=== 抽出テキスト ===
● ● ● ●

ヒマヒマヒマヒマモード

選挙戦で瀬川牧子が発見:グラマラス天使




 
2012年12月13日
 早朝6:00、零度近くの凍えるような寒さの中、千葉県のJR四街道駅で
「未来の党をよろしくお願いします!」と威勢の良い声が響く。選挙のチラシを
通勤者に配布するスタッフの中に、ひと際目立つグラマラスな美女が。日本人離
れした風貌と迫力で、一瞬、ロシア系女性かと思った。
 強い目力が印象的だ。毛皮のコートの上に、未来の党のシンボルカラー・桃色
のジャケットを着ており、個性的な帽子を被っている。どこの国の人だろう?
「この帽子です?キルギス共和国で買いました。キルギス人の手製ですよ」と説
明し、「よくチェチェン人ですかとかと聞かれます」と照れ笑い。国際人権活動
家の菊池由希子さん(29)だ。
 嘉田由紀子代表が掲げる「脱原発」「子ども・女性支援」などの政策に共感し
て、「未来の党」の“かわかみみつえ”を応援することになった。
 選挙での戦いは産まれて初めてだという菊池さんは、「こんなに大変だと思わ
なかった。筋肉痛です!」と苦笑。

● ● ● ●

=== 元データ ===
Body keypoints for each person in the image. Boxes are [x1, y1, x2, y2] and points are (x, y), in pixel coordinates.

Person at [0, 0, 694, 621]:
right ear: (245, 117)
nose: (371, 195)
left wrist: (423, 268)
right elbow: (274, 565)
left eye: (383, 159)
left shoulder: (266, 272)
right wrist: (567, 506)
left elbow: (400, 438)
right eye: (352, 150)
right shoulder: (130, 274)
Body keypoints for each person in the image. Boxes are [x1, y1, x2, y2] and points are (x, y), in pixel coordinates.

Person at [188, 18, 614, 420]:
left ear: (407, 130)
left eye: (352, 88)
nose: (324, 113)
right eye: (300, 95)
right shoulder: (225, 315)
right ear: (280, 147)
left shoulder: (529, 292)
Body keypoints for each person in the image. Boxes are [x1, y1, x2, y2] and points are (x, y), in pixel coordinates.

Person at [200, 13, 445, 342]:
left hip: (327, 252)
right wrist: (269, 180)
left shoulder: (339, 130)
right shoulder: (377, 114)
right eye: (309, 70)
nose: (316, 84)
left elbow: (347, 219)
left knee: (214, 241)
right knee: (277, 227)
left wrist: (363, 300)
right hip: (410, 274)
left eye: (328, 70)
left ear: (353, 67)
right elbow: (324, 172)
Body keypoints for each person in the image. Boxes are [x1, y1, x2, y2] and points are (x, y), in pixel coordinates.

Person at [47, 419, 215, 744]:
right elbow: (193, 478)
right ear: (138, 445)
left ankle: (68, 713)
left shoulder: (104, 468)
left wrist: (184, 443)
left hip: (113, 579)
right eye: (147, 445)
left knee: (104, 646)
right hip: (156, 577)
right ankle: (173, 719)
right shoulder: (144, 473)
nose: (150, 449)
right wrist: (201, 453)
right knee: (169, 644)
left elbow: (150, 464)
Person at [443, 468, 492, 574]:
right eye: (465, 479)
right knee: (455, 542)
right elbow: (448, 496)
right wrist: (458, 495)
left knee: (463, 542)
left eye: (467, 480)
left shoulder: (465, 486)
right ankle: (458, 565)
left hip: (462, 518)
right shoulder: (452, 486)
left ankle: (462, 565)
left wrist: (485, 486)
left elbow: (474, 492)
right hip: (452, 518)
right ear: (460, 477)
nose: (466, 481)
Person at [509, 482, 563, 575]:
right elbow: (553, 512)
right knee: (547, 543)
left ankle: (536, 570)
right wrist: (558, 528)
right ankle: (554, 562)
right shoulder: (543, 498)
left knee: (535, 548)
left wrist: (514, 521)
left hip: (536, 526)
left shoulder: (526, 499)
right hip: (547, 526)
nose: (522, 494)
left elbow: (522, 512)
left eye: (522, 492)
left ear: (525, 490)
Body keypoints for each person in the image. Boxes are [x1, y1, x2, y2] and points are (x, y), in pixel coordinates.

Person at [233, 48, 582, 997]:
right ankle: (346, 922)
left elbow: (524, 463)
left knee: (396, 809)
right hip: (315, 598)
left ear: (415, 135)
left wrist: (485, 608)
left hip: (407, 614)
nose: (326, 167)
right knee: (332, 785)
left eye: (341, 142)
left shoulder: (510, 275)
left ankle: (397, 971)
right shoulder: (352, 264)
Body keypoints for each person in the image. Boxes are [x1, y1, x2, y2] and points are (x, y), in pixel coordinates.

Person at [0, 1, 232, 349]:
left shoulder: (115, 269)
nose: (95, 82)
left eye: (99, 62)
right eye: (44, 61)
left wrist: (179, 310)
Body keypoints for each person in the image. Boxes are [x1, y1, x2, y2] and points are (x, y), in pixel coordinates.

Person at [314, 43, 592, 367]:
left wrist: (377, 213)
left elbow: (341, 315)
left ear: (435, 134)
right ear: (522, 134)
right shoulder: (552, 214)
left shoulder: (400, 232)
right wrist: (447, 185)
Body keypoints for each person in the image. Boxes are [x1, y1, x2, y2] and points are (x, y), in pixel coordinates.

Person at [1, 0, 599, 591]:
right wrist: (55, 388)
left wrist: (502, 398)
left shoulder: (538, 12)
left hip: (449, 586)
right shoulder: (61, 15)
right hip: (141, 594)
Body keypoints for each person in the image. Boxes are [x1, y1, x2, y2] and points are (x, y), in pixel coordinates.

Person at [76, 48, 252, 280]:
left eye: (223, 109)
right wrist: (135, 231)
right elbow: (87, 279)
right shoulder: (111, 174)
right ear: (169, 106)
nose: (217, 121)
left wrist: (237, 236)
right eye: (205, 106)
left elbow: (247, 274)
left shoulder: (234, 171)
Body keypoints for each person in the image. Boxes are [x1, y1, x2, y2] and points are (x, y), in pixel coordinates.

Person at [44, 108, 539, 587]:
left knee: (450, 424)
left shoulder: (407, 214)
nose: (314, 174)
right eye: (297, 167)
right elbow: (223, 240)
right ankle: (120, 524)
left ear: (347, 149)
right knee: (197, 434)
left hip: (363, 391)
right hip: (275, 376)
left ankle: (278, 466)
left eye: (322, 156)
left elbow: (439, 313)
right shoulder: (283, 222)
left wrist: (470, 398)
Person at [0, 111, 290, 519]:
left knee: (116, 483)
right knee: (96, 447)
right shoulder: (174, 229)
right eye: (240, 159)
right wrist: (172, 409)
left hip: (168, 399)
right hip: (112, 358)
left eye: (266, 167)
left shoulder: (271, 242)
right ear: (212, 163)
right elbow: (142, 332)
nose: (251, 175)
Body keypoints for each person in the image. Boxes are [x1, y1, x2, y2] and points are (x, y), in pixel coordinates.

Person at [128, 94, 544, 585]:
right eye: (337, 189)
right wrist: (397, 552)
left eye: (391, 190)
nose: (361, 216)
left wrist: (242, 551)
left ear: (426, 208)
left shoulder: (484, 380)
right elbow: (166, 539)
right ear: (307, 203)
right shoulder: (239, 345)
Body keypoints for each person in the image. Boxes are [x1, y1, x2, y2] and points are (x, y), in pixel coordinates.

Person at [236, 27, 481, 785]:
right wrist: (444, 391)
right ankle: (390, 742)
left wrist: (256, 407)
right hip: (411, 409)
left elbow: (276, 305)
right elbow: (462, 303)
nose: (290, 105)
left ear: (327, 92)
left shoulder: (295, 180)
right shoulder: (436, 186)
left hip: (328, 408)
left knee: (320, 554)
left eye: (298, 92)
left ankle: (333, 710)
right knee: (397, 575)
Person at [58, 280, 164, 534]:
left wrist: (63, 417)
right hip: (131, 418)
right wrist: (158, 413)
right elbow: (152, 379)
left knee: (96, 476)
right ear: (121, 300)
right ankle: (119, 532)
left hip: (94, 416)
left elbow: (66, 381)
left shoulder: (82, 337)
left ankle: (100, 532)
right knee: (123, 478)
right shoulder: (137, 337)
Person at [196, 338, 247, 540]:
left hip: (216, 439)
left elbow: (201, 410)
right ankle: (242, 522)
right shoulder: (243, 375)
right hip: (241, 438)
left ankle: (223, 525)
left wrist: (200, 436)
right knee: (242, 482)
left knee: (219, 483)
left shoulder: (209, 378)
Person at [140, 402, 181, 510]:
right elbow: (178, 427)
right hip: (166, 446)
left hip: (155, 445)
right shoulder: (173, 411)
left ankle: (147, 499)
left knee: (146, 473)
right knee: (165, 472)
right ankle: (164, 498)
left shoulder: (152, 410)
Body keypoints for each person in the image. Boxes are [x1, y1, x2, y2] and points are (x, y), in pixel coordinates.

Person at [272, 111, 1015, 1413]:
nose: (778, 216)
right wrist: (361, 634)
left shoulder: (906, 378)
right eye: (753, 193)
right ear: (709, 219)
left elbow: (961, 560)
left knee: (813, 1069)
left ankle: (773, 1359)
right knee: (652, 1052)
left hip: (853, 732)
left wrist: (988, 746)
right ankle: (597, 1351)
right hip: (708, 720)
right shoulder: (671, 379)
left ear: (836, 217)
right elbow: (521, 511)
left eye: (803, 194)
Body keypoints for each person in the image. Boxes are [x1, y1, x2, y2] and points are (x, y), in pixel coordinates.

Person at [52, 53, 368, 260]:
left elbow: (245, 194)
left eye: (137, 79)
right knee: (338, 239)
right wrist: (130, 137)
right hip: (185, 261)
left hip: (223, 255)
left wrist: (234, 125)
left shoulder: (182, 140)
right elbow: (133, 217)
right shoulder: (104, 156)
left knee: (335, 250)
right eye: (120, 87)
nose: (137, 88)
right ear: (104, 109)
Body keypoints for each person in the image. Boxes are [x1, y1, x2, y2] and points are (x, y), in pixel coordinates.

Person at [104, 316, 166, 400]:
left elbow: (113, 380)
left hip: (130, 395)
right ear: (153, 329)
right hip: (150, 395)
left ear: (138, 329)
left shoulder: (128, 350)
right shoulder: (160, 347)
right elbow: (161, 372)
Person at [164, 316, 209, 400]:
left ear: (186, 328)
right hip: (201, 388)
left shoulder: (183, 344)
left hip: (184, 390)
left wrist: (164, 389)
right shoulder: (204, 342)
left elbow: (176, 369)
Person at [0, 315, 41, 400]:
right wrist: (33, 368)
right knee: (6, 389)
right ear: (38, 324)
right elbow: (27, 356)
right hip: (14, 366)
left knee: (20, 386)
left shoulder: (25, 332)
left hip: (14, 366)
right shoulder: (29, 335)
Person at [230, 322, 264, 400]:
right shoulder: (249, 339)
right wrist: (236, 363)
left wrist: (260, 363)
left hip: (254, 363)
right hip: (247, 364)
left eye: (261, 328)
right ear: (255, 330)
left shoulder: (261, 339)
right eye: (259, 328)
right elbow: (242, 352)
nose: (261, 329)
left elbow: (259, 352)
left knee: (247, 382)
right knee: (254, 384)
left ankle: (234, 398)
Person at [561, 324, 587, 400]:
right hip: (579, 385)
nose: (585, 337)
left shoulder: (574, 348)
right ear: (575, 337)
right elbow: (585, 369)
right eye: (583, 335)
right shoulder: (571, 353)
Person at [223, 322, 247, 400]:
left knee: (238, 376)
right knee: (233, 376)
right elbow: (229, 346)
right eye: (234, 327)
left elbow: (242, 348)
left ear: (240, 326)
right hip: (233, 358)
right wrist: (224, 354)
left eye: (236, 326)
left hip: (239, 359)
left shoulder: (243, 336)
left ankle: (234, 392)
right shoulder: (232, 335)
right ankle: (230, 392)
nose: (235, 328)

● ● ● ●

=== 設問 ===
a) 選挙応援の記事を2文で要約してください。
b) 選挙応援の記事の続きを、最後の文の後から書け。

=== 解答 ===
a) 2012年12月13日の早朝、千葉県のJR四街道駅で未来の党のチラシを通勤者に配るスタッフの中に、キルギス共和国で買った手製の帽子を被ったひと際目立つグラマラスな美女がいた。国際人権活動家の菊池由希子さん(29)で、嘉田由紀子代表が掲げる「脱原発」「子ども・女性支援」などの政策に共感して、未来の党の“かわかみみつえ”を応援することになったという。

b)
 笑顔の裏には、選挙の激戦には負けるとも劣らない“戦歴”をお持ちだ。17歳
の頃から、ユーラシア大陸をまたに戦火や激戦を潜り抜けて来た。チェルノブイ
リ、ロシア、チェチェン、東北、福島を駆け抜けてきた。
 
 菊池由希子という名前は6年前の2006年、一時、各国メディアで話題に
登った人物でもある。ロシアのモスクワ国立大学に留学中に、戦争で頭に弾丸の
破片が残留したチェチェン難民の少年の生命を救おうと、基金を設立。手元に集
まった数百万円で、少年を青森県弘前市の弘前大医学部付属病院で手術を成功さ
せた。当時、一部、海外メディアは、菊池を“チェチェンの天使”と呼んだ。

少年との出会いを契機に、彼女はチェチェンや支援活動を開始するが、こうした
人道支援がロシア国家にとっては「国防の危険あり」と映り、ロシアから追放さ
れてしまう結果に至る。その後、20代前半にして欧州でチェチェン難民や元戦
士らと親交を深め、人権問題に益々関心を抱くようになった。

戦歴の始まりはロシアだが、元々彼女がロシアに留学しようと思ったのは、17
歳の時に目撃した“チェルノブイリの廃炉”が原風景にあるからだ。
チェルノブイリ事故が起きた時、菊池は3歳未満だった。小学校高学年の頃から
チェルノブイリ関連の本を手にしては、原発への想いを膨らませて行った。

そして青森県弘前市の県立高校2年生、17歳で、日本チェルノブイリ連帯基金
のツアーで、ウクライナのチェルノブイリ原発を訪問。「チェルノブイリの4号
機の目の前まで行きました。不気味だった。放射能のことがよく分からなかった
けど、風向きが変わる度に電光掲示板の線量計数値が変わるのを見ました」と現
場の恐ろしさを静かに語る。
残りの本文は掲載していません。